One of the very few advantages of living into your 50’s is that during that decade the universe lets you in on certain little secrets. I recently discovered that I have two distinct personalities. Not in the Sybil or three faces of Eve sort of disorder, but the world sees different me’s at different times. I call them Stageshow Johnny and the Dullard.
Stageshow Johnny is the me most people meet at social gatherings. He is funny, quick-witted, talented and usually the life of the party. He can do all kinds of amazing things that often amazes him as much as it amazes the people he’s entertaining. The problem is that being Stageshow Johnny is exhausting and breeds resentment and hostility from regular guys whose wives or girlfriends are suddenly flirting with him.

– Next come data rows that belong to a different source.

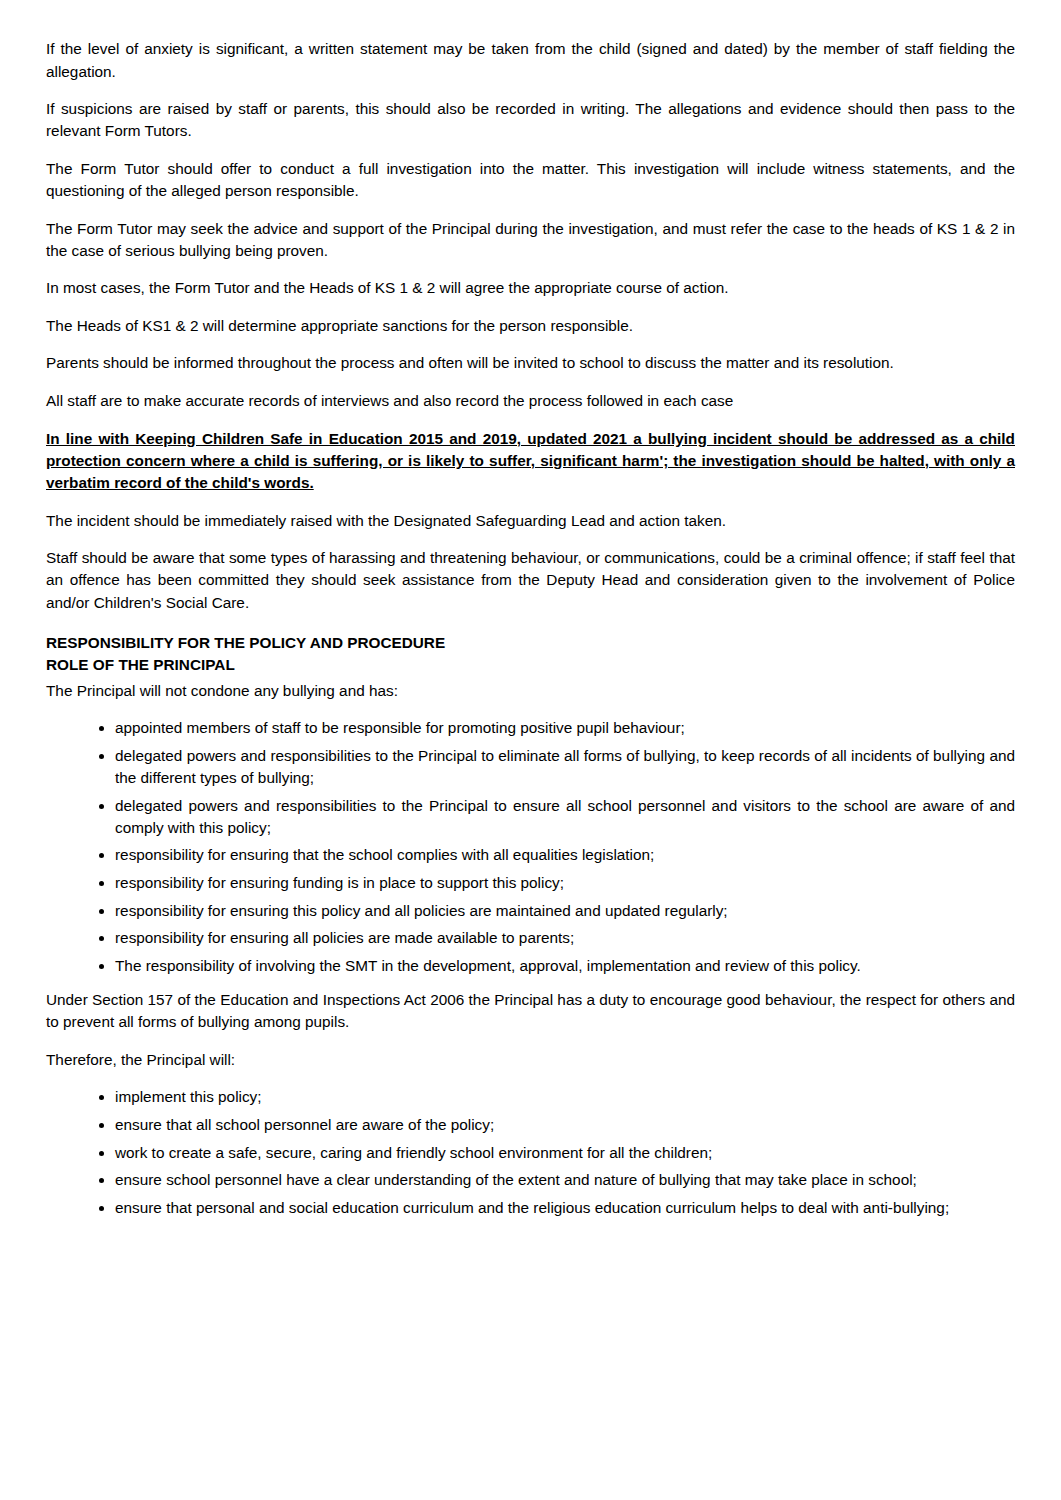If the level of anxiety is significant, a written statement may be taken from the child (signed and dated) by the member of staff fielding the allegation.
If suspicions are raised by staff or parents, this should also be recorded in writing. The allegations and evidence should then pass to the relevant Form Tutors.
The Form Tutor should offer to conduct a full investigation into the matter. This investigation will include witness statements, and the questioning of the alleged person responsible.
The Form Tutor may seek the advice and support of the Principal during the investigation, and must refer the case to the heads of KS 1 & 2 in the case of serious bullying being proven.
In most cases, the Form Tutor and the Heads of KS 1 & 2 will agree the appropriate course of action.
The Heads of KS1 & 2 will determine appropriate sanctions for the person responsible.
Parents should be informed throughout the process and often will be invited to school to discuss the matter and its resolution.
All staff are to make accurate records of interviews and also record the process followed in each case
In line with Keeping Children Safe in Education 2015 and 2019, updated 2021 a bullying incident should be addressed as a child protection concern where a child is suffering, or is likely to suffer, significant harm'; the investigation should be halted, with only a verbatim record of the child's words.
The incident should be immediately raised with the Designated Safeguarding Lead and action taken.
Staff should be aware that some types of harassing and threatening behaviour, or communications, could be a criminal offence; if staff feel that an offence has been committed they should seek assistance from the Deputy Head and consideration given to the involvement of Police and/or Children's Social Care.
RESPONSIBILITY FOR THE POLICY AND PROCEDURE
ROLE OF THE PRINCIPAL
The Principal will not condone any bullying and has:
appointed members of staff to be responsible for promoting positive pupil behaviour;
delegated powers and responsibilities to the Principal to eliminate all forms of bullying, to keep records of all incidents of bullying and the different types of bullying;
delegated powers and responsibilities to the Principal to ensure all school personnel and visitors to the school are aware of and comply with this policy;
responsibility for ensuring that the school complies with all equalities legislation;
responsibility for ensuring funding is in place to support this policy;
responsibility for ensuring this policy and all policies are maintained and updated regularly;
responsibility for ensuring all policies are made available to parents;
The responsibility of involving the SMT in the development, approval, implementation and review of this policy.
Under Section 157 of the Education and Inspections Act 2006 the Principal has a duty to encourage good behaviour, the respect for others and to prevent all forms of bullying among pupils.
Therefore, the Principal will:
implement this policy;
ensure that all school personnel are aware of the policy;
work to create a safe, secure, caring and friendly school environment for all the children;
ensure school personnel have a clear understanding of the extent and nature of bullying that may take place in school;
ensure that personal and social education curriculum and the religious education curriculum helps to deal with anti-bullying;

At one party Stageshow told a story that left everybody in stitches. Everyone laughed except one guy. Later, now very drunk, he comes over to Stageshow (who has now reverted to the Dullard) and is sitting alone, trying to look inconspicuous.
“Think you’re funny, huh?” he asks, “like being a big shot? Think you’re better than everyone else; think you’re better than me?”
Problem is the Dullard has no answer for this. The Dullard avoids people, is hypersensitive, shy and possesses the social skills of a bag of cement. The Dullard is the personality who spends 8 to 10 hours copyediting, or photo shopping, or some other mind-numbing task. He is also wary of people so he keeps to himself. And now he has to deal with this ‘You think you’re better than me,’ crap. Well he can’t.
But Stageshow can.
“Do I think I’m better than you?” Stageshow replies with a look of mock puzzlement. “Well of course I think I’m better than you. I think I’m better than everybody. What, you somebody special? You think you’re the only person I’m not better than, huh? The only one? Wow, you got some ego, pal.”
This cracks everyone up and embarrasses drunk guy who will spend the next decade plotting revenge on the Dullard, who as a result, will become even more withdrawn.
The Dullard causes an equal amount of trouble but in his own way. Every so often, a person who was introduced to Stageshow at a party or music fair or book fair sees him, comes over and tries to engage him in conversation only to discover that the Dullard has nothing to say.
“What’s the matter, you sick or something?” the Stageshow devotee asks as the conversation falls flat. “You were all buddy, buddy, with me at the party but now you’re giving me the cold shoulder?”
The Dullard has now all but shut down, anticipating a barrage of hateful and insulting comments when Stageshow Johnny shows up and subsequently make things worse.
“I believe there’s been a misunderstanding,” he says. “You have apparently mistaken me for my twin brother Zackary. When you said we met at a party I realized you thought I was him. I’m Ignatius, nice to meet you.” With that Stageshow sticks out his hand. The guy shakes it. Confused, he eyes Stageshow and says, “I’m sorry, it’s just that you’re a dead ringer for your brother. Speaking of which, how’s your brother doing?”
“He’s dead. He was riding on one of those Florida Everglades boats, you know, the ones with the big metal fans on the back. Well, his flipped over and before he could reach land he was set upon and eaten by crocodiles, which was quite serendipitous because in his last novel, titled, “Geez, I Hope We Don’t Get Eaten by Crocodiles, the main characters, while sitting on the porch drinking Kentucky bourbon are set upon and eaten by crocodiles. Isn’t it amazing how life imitates art?”
The guy smiles oddly then makes his excuses to be on his way. Stageshow feels amazingly clever, the Dullard throws up.